Dylan Farrow is standing firm in her claim that she was sexually assaulted as a child by her adoptive father Woody Allen
In a new interview with People magazine, Farrow says it wasn't easy for her to pen the open letter published last weekend in The New York Times.
"It took all my courage and all of my emotional fortitude to do what I did this week in the hope that it would put the truth out there," said Farrow in the update interview. "That is my only ammunition. I don't have money or publicists or limos or fancy apartments in Manhattan. All I have is the truth and that is all I put out there."
Now 28 and a happily married writer, Farrow tells People that when she spoke out for the first time about the allegations of abuse in an article published in the October issue of Vanity Fair, her comments were overshadowed by the suggestion that her brother Ronan might in fact be the biological child of Frank Sinatra instead of Allen.
Farrow says the Ronan revelation left her with the feeling that "no one cared," according to a family friend.
In the same People interview, Farrow says she gave a great deal of thought to coming forward with her story in the letter in which she expounded on the same allegations made in the Vanity Fair article.
"For as long as I could remember," she said, "my father had been doing things to me that I didn't like."
Allen, 78, has denied any charges of abuse. His representative told People: "Mr. Allen has read the article and found it untrue and disgraceful."
During the course of an extensive criminal investigation and bitter custody battle in 1992 and 1993, the Oscar-winning director steadfastly maintained his claim that he never molested Dylan and accused Dylan's adoptive mother, actress Mia Farrow, of being vindictive and of coaching Dylan to tell a false story.
Ms. Farrow, 68, has emphatically denied her former partner's version of events.
For the record, Allen was never charged with molestation. In 1993, then-Connecticut state attorney Frank Maco announced that while he found "probable cause" to prosecute Allen, he dropped the case because Dylan was too "fragile" to deal with a trial that would further "traumatize" her. At the time, Maco said Mia agreed with the decision.
At the same time, a panel of investigators from the Yale-New Haven Hospital consulting on the investigation said that Dylan often confused fantasy with reality and that she had not been abused.
In the People interview, Farrow addresses the counter-charges from several Allen defenders claiming that she wrote the letter to the Times with the goal of sabotaging her father, whose latest film Blue Jasmine is nominated for three Oscars. She also points out that some other people say she wrote the letter to vindicate her mother.
"I've been hearing that a lot," she said. "I'm happy to answer that. My intention in writing that piece was to put the truth on paper from a voice that was not able to speak before."
Farrow also took the opportunity to tell the world that there's nothing wrong with her current powers of recall.

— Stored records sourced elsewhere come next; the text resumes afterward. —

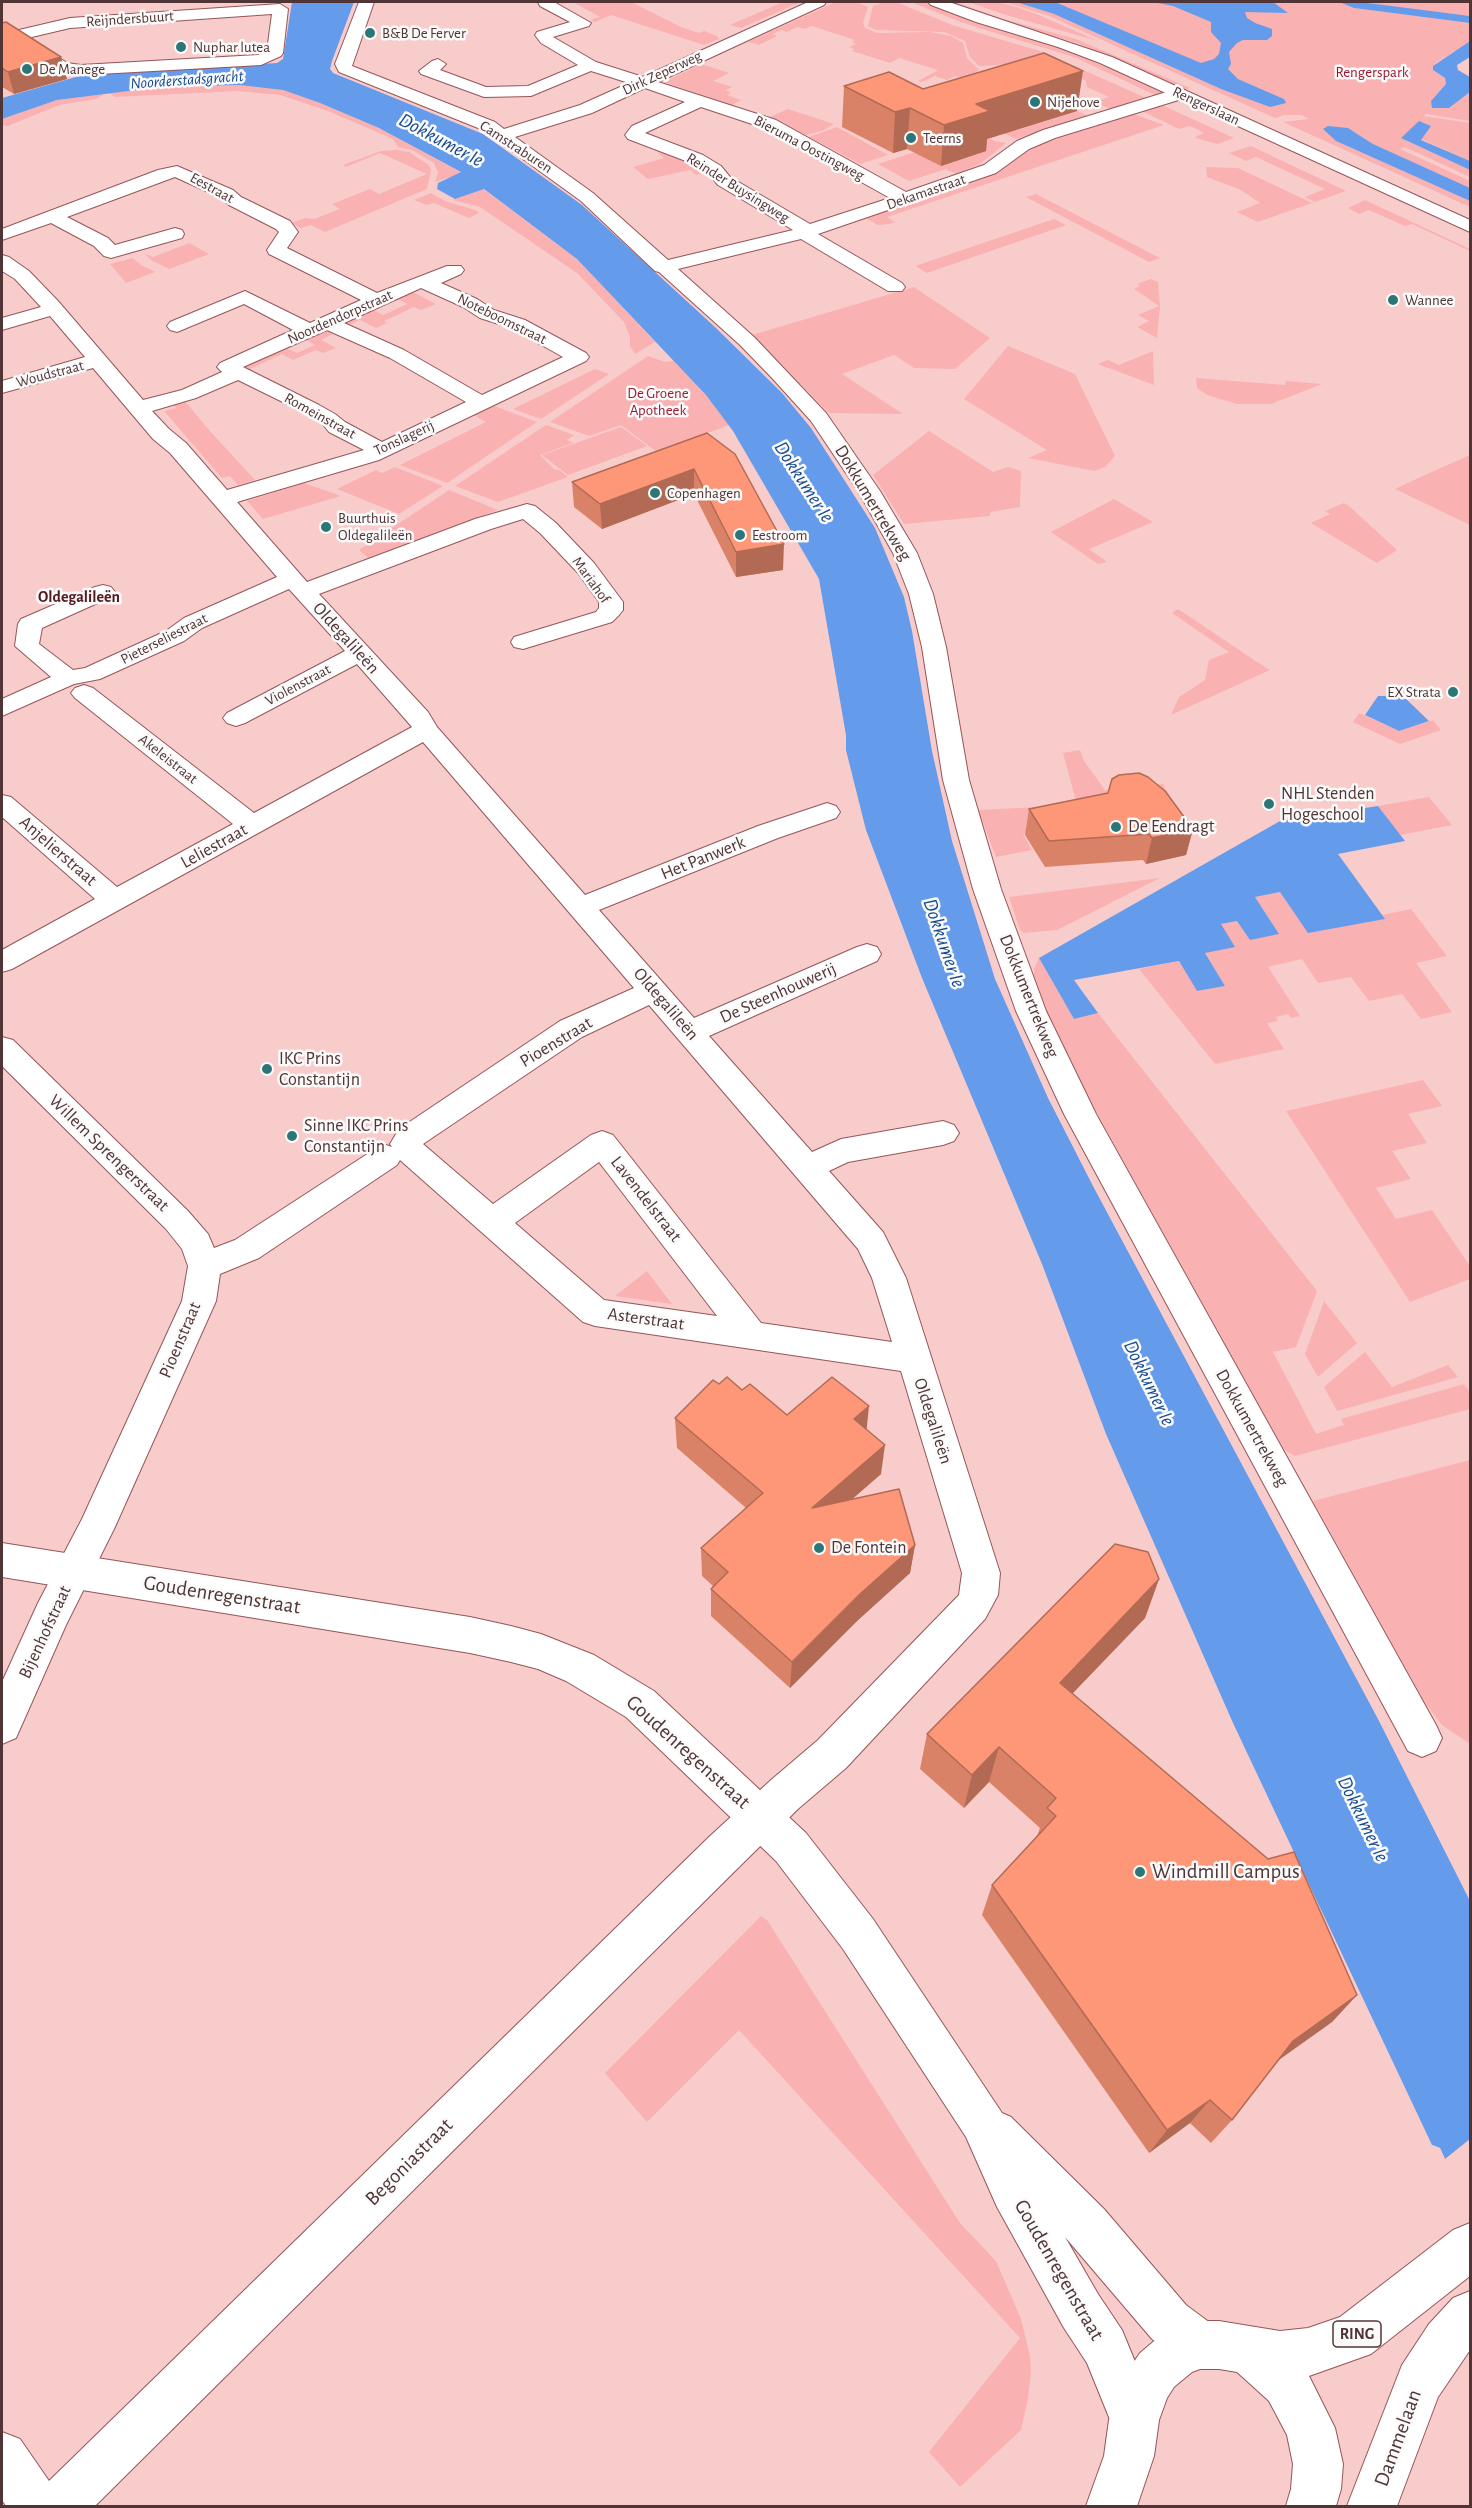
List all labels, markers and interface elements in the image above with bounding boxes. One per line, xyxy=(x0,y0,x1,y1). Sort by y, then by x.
street label: Reijndersbuurt xyxy=(86,7,174,31)
place label: B&B De Ferver xyxy=(382,24,466,42)
marker: B&B De Ferver xyxy=(363,26,377,40)
place label: Nuphar lutea xyxy=(193,38,270,56)
marker: Nuphar lutea xyxy=(174,40,188,54)
street label: Dirk Zeperweg xyxy=(619,47,705,99)
place label: De Manege xyxy=(39,60,105,78)
marker: De Manege xyxy=(20,62,34,76)
park label: Rengerspark xyxy=(1335,63,1409,81)
water label: Noorderstadsgracht xyxy=(130,66,244,94)
street label: Rengerslaan xyxy=(1169,83,1243,129)
place label: Nijehove xyxy=(1047,93,1100,111)
marker: Nijehove xyxy=(1028,95,1042,109)
water label: Dokkumer Ie xyxy=(395,108,487,172)
street label: Bieruma Oostingweg xyxy=(751,111,867,185)
street label: Camstraburen xyxy=(476,117,556,177)
place label: Teerns xyxy=(923,129,961,147)
marker: Teerns xyxy=(904,131,918,145)
street label: Reinder Buysingweg xyxy=(683,149,793,227)
street label: Eestraat xyxy=(187,169,237,207)
street label: Dekamastraat xyxy=(884,170,968,214)
street label: Noordendorpstraat xyxy=(285,286,395,348)
street label: Noteboomstraat xyxy=(455,290,549,348)
place label: Wannee xyxy=(1405,291,1454,309)
marker: Wannee xyxy=(1386,293,1400,307)
street label: Woudstraat xyxy=(14,356,86,392)
park label: De Groene Apotheek xyxy=(627,384,689,419)
street label: Romeinstraat xyxy=(281,389,359,443)
street label: Tonslagerij xyxy=(371,416,437,460)
water label: Dokkumer Ie xyxy=(769,437,839,527)
street label: Dokkumertrekweg xyxy=(830,441,916,565)
place label: Copenhagen xyxy=(667,484,741,502)
marker: Copenhagen xyxy=(648,486,662,500)
place label: Buurthuis Oldegalileën xyxy=(338,509,412,544)
marker: Buurthuis Oldegalileën xyxy=(319,520,333,534)
place label: Eestroom xyxy=(752,526,807,544)
marker: Eestroom xyxy=(733,528,747,542)
street label: Mariahof xyxy=(568,553,614,607)
district label: Oldegalileën xyxy=(38,587,120,607)
street label: Oldegalileën xyxy=(308,598,384,678)
street label: Pieterseliestraat xyxy=(118,609,210,669)
street label: Violenstraat xyxy=(262,660,334,710)
place label: EX Strata xyxy=(1387,683,1441,701)
marker: EX Strata xyxy=(1446,685,1460,699)
street label: Akeleistraat xyxy=(135,730,201,788)
place label: NHL Stenden Hogeschool xyxy=(1281,783,1375,826)
marker: NHL Stenden Hogeschool xyxy=(1262,797,1276,811)
street label: Anjelierstraat xyxy=(15,811,101,891)
place label: De Eendragt xyxy=(1128,816,1214,838)
street label: Leliestraat xyxy=(177,819,251,873)
marker: De Eendragt xyxy=(1109,820,1123,834)
street label: Het Panwerk xyxy=(658,831,748,885)
water label: Dokkumer Ie xyxy=(918,895,970,991)
street label: Dokkumertrekweg xyxy=(994,931,1064,1061)
street label: De Steenhouwerij xyxy=(716,958,840,1028)
street label: Oldegalileën xyxy=(629,963,703,1045)
street label: Pioenstraat xyxy=(516,1012,596,1072)
place label: IKC Prins Constantijn xyxy=(279,1048,360,1090)
marker: IKC Prins Constantijn xyxy=(260,1062,274,1076)
street label: Willem Sprengerstraat xyxy=(44,1090,174,1216)
place label: Sinne IKC Prins Constantijn xyxy=(304,1115,408,1158)
marker: Sinne IKC Prins Constantijn xyxy=(285,1129,299,1143)
street label: Lavendelstraat xyxy=(606,1152,686,1246)
street label: Pioenstraat xyxy=(154,1299,206,1381)
street label: Asterstraat xyxy=(606,1303,686,1335)
water label: Dokkumer Ie xyxy=(1118,1336,1180,1430)
street label: Dokkumertrekweg xyxy=(1211,1365,1293,1491)
street label: Oldegalileën xyxy=(909,1375,957,1467)
place label: De Fontein xyxy=(831,1537,906,1559)
marker: De Fontein xyxy=(812,1541,826,1555)
street label: Goudenregenstraat xyxy=(142,1570,302,1620)
street label: Bijenhofstraat xyxy=(14,1582,76,1682)
street label: Goudenregenstraat xyxy=(621,1690,755,1814)
water label: Dokkumer Ie xyxy=(1332,1772,1394,1866)
place label: Windmill Campus xyxy=(1152,1859,1300,1885)
marker: Windmill Campus xyxy=(1133,1865,1147,1879)
street label: Begoniastraat xyxy=(360,2113,458,2211)
street label: Goudenregenstraat xyxy=(1008,2195,1110,2345)
road number: RING xyxy=(1333,2321,1381,2347)
street label: Dammelaan xyxy=(1369,2386,1427,2490)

"People are saying that I am not actually remembering what I remember," she said. "People are saying that my 'evil mother' brainwashed me because they refuse to believe that my sick, evil father would ever molest me, because we live in this society where victim blaming and inexcusable behaviour – this taboo against shaming the famous at the expense of their victims – is accepted and excused."
According to Farrow, her personal flashpoint moment occurred on Jan. 12, the evening of the Golden Globes, which chose to bestow the prestigious Cecil B. DeMille Award for lifetime achievement to her adoptive father.
In keeping with his famously reclusive reputation, Allen chose not to attend the event to receive the honour. The award was accepted on his behalf by onetime creative muse and girlfriend Diane Keaton.
That same night, Ronan Farrow caused an uproar on Twitter with a tweet that said, "Missed the Woody Allen tribute – did they put the part where a woman publicly confirmed he molested her at age 7 before or after Annie Hall?"
Says Farrow: "After the Golden Globes, my brother Ronan showed immense bravery for standing up for the family and I realized it was my turn to stand up and to tell the truth."
In the update, Farrow is less endeared with her brother Moses Farrow, who spoke to People earlier this week and said that his sister's sexual-abuse allegations were simply untrue.
"Of course Woody did not molest my sister," said Moses, 36.
But that's not how Dylan remembers it: "It's lies. It's all lies," she told People. "My memories are true. What happened to me as a little girl … is my cross to bear. But I will not see my family dragged down like this. I can't stay silent when my family needs me."
In recent days, Mia Farrow has declined to respond to Moses' accusations, but tweeted, "I love my daughter. I will always protect her. A lot of ugliness is going to be aimed at me. But this is not about me. It's about her truth."
And in the final take, Dylan Farrow says her primary goal is to get the truth out there, and help other sexual abuse victims in the process.
"I am hoping to help at least one person out there," she said. "And that's why I spoke out."